A partir do "fundamento da dignidade humana", por exemplo, "que precede a instituição de qualquer Estado e cuja proteção constitui o seu próprio propósito", o Papa abordou sobre o direito à vida em todas as formas e condições, "pois ninguém que seja privado da vida pode desfrutar da liberdade ou buscar a felicidade":
"É precisamente essa reverência que devemos continuar a cultivar, uma reverência que comova os corações das pessoas e inspire leis que reconheçam e salvaguardem esse dom do momento da concepção até a morte natural. A reverência, além disso, nos ajudará a descobrir que somos guardiões e protetores daqueles que nos são confiados. Nesse sentido, a grandeza moral de uma nação se manifesta, sobretudo, através da sua capacidade de apoiar, proteger e valorizar a vida de todos, especialmente dos mais vulneráveis e daqueles cujo valor é colocado em discussão."

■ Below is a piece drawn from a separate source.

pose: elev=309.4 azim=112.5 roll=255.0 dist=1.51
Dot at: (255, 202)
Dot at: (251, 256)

Depois do direito à vida, a liberdade continua se destacando entre os princípios honrados na Declaração da Independência, continuou o Papa, e se baseia "na capacidade do ser humano de conhecer a verdade e de aderir ao que é bom, mesmo que isso custe caro: um sacrifício bem conhecido por muitos daqueles que se empenharam em moldar este país". Esse desejo pela liberdade também continuam inspirando questões fundamentais sobre o sentido da vida e sobre Deus, disse Leão XIV, ao acrescentar:
"As respostas inevitavelmente determinam o rumo que procuramos dar à nossa vida, e a América promove há muito tempo a liberdade religiosa necessária para seguir de forma responsável os ditames da consciência a esse respeito, sem medo nem coerção, conforme previsto na Primeira Emenda da Constituição dos Estados Unidos."

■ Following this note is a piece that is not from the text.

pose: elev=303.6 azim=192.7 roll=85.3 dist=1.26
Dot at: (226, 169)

É essa liberdade, disse o Papa, que formam as convicções e a consciência que orientam as tomadas de decisões das pessoas, garantindo também o direito de praticar e de expressar a própria fé. Leão XIV recordou que os antepassados do país, de diferentes origens, religiões e línguas, foram capazes de encontrar um terreno comum para buscar um futuro melhor. Uma unidade, enalteceu o Pontífice, que deu força ao "sonho comum" de fundar os Estados Unidos da América. Leão XIV espera essa tradição do país que continue dando frutos para "um debate público caracterizado pela moderação, pelo respeito aos pontos de vista alheios e por um esforço constante" de unidade em busca da paz e da reconciliação, tanto no país quanto no exterior.
“Para que uma nação possa prosperar, ela deve estar verdadeiramente unida; unida não apenas por objetivos ligados a empreendimentos momentâneos, mas por ideais que não se desvanecem com o passar do tempo. Que os princípios sobre os quais refletimos hoje — uma dignidade humana compartilhada, a igualdade e os direitos enunciados na Declaração de Independência — sejam sempre uma fonte dessa unidade e um farol de orientação para o momento presente e para os dias que virão.”
"May God bless America! Thank you." Deus abençoe a América! Obrigado.
A Medalha da Liberdade foi criada em 1988 para comemorar o bicentenário da Constituição dos EUA. Concedida anualmente, a medalha é uma homenagem a indivíduos e organizações de coragem e convicção que se esforçam para garantir as bênçãos da liberdade a pessoas em todo o mundo. Uma lista completa de todos os homenageados anteriores está disponível aqui: constitutioncenter.org/liberty-medal/recipients.